What are the penalties for selling illegal tobacco?

As well as potentially losing their alcohol licence or lottery terminal, shops can face:

  • A hefty fine or up to two years imprisonment for breaching Standard Packaging of Tobacco Products Regulations 2015 or Tobacco and Related Products Regulations 2016.
  • Up to £5,000 fine for sale of tobacco without a fiscal mark.
  • Up to £1,000 for sale of loose cigarettes (eg singles)
  • Up to £1,000 for failure to display the correct statutory notice
  • Up to £2,500 fine for selling tobacco to under 18s: Repeat offenders risk a restricted premises order, a restricted sales order or both.
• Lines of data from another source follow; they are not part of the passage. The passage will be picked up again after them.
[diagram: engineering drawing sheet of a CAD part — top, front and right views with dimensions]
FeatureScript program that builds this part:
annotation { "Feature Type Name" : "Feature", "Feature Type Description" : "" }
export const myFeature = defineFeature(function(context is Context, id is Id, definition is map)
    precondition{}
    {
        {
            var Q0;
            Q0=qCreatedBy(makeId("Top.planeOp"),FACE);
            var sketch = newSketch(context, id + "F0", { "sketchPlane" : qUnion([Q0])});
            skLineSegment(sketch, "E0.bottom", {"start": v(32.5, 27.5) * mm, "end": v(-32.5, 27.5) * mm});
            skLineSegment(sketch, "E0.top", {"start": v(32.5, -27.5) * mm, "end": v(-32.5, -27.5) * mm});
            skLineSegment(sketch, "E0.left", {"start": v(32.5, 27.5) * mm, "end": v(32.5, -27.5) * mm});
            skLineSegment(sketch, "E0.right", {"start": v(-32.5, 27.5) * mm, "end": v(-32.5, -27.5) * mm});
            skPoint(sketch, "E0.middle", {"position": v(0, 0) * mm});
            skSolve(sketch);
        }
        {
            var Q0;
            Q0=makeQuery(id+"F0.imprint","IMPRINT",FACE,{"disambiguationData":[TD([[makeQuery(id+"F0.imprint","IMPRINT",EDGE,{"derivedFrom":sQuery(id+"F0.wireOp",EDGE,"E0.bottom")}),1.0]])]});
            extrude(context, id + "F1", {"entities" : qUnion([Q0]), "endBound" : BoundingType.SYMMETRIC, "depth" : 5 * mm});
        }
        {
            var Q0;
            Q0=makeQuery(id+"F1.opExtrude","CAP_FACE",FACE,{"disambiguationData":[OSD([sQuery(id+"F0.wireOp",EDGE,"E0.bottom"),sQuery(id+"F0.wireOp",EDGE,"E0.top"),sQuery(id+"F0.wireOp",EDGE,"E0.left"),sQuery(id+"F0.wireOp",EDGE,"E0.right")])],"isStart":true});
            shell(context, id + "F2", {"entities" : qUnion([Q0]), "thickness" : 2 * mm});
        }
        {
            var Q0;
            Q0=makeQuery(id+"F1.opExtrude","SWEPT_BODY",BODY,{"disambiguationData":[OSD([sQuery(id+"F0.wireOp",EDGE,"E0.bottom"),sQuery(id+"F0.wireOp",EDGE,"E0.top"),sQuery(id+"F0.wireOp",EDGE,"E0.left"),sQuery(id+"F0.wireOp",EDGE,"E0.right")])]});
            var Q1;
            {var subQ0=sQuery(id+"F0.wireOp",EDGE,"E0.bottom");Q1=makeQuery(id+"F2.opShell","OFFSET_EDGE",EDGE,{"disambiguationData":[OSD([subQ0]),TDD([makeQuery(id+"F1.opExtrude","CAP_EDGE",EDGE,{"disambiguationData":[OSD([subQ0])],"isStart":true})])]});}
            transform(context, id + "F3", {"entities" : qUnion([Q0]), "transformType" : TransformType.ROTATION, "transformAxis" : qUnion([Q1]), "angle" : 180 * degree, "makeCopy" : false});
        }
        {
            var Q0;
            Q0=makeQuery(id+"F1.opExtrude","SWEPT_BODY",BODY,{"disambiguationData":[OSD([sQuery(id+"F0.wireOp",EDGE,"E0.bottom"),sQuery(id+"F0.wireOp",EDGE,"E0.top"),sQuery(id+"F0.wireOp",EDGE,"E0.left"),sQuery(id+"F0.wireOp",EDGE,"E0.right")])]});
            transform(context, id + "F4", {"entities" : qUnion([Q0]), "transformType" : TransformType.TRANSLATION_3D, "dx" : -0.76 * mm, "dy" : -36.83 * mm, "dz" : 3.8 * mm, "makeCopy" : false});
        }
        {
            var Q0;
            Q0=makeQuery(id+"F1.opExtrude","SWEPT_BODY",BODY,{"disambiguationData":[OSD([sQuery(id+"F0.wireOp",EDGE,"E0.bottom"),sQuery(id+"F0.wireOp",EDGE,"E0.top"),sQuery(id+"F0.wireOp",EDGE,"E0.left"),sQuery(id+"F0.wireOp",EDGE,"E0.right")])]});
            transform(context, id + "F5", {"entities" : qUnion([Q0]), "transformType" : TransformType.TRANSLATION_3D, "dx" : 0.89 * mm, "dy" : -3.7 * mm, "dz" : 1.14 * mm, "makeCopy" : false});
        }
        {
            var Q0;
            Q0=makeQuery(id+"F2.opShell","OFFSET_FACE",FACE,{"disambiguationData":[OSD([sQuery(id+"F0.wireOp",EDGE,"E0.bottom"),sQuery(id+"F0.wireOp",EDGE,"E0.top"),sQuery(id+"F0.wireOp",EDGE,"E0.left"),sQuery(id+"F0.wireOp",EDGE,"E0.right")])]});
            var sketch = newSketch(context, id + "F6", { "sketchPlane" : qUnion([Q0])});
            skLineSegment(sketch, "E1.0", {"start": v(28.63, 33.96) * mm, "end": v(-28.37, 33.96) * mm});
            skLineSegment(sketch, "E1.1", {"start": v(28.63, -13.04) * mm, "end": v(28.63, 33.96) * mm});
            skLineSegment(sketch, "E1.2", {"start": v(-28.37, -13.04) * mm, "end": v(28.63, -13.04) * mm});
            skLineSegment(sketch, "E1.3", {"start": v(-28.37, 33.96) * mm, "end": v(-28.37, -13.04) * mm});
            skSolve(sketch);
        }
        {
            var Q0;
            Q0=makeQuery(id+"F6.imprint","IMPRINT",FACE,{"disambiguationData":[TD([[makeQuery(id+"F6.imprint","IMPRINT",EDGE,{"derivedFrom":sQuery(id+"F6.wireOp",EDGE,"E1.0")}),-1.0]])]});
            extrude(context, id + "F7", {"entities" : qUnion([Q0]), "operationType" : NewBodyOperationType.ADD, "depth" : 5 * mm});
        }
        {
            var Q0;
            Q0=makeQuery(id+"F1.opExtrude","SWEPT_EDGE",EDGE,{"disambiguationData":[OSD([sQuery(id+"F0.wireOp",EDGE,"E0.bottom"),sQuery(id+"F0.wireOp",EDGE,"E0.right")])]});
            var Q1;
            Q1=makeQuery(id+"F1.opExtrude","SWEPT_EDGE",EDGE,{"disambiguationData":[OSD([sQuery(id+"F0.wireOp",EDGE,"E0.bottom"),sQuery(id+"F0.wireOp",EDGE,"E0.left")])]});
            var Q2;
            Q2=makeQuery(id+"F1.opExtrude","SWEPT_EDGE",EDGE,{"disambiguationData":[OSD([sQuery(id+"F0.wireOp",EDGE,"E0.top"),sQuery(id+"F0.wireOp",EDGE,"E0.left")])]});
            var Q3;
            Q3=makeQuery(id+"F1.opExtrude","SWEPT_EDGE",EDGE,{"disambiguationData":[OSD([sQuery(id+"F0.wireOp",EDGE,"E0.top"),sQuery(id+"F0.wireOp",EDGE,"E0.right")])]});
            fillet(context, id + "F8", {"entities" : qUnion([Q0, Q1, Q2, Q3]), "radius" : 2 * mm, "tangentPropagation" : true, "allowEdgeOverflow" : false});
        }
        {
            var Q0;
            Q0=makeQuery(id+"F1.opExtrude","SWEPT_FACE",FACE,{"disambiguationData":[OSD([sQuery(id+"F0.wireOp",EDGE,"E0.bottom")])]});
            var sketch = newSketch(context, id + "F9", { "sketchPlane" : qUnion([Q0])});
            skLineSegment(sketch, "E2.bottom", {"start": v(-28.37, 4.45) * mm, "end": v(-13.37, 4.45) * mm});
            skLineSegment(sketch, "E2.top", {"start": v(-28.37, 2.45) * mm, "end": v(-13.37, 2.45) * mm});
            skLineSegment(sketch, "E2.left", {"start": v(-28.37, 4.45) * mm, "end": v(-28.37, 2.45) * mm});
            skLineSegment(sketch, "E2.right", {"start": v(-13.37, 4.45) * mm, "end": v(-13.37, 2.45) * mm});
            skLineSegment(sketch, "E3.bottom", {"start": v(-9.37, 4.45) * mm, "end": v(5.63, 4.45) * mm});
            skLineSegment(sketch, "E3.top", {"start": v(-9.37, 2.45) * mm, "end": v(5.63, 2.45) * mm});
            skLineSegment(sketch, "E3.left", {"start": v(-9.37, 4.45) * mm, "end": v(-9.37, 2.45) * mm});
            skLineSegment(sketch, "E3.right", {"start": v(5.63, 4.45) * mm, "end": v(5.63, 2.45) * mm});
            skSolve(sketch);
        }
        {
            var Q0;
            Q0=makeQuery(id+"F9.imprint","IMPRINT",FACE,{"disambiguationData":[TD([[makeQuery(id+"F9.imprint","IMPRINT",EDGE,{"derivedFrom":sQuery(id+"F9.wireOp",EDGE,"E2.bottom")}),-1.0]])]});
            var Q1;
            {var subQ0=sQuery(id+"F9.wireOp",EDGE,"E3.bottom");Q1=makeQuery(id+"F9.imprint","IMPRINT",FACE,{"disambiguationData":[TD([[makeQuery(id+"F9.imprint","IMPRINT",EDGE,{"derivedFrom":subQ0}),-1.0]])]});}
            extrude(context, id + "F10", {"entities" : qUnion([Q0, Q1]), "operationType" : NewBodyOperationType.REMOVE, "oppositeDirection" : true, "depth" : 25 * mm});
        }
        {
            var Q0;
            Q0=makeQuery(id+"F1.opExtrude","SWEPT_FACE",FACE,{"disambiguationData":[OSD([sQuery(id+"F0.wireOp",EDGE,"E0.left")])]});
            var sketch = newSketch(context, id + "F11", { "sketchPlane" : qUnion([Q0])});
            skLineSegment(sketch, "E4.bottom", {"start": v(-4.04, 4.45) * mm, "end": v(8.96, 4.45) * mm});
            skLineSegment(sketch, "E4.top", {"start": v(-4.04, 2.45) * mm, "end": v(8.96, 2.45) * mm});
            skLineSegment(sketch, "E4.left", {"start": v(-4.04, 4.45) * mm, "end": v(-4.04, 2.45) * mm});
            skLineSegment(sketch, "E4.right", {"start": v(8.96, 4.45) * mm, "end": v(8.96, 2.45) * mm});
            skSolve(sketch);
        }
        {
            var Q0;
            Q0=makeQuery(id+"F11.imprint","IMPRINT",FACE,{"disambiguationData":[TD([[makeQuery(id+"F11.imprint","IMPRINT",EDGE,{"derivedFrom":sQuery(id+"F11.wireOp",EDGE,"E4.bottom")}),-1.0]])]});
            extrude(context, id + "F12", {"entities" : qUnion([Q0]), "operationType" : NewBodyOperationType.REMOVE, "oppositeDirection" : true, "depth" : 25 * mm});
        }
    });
Breaching these can mean a fine of up to £20,000.
  • The maximum penalty for trade marks offences is 10 years imprisonment

Shops suspected of selling illegal tobacco can be subject to raids by HMRC or trading standards with sniffer dogs and if caught, shamed in the local newspaper

How can I keep my business safe?

By actively supporting the Keep It Out campaign you will help to protect your own business and the business of fellow legitimate retailers.  There are a number of ways you can do this:

  • talk to your colleagues about the laws relating to tobacco
  • talk about the issue with your customers so that they are aware of the issues relating to illegal tobacco and to show you are taking a stand against the illegal tobacco trade
  • report any intelligence you have about where illegal tobacco is being sold by calling 0300 999 0000, visiting the reporting page on this site or by contacting your local Trading Standards department.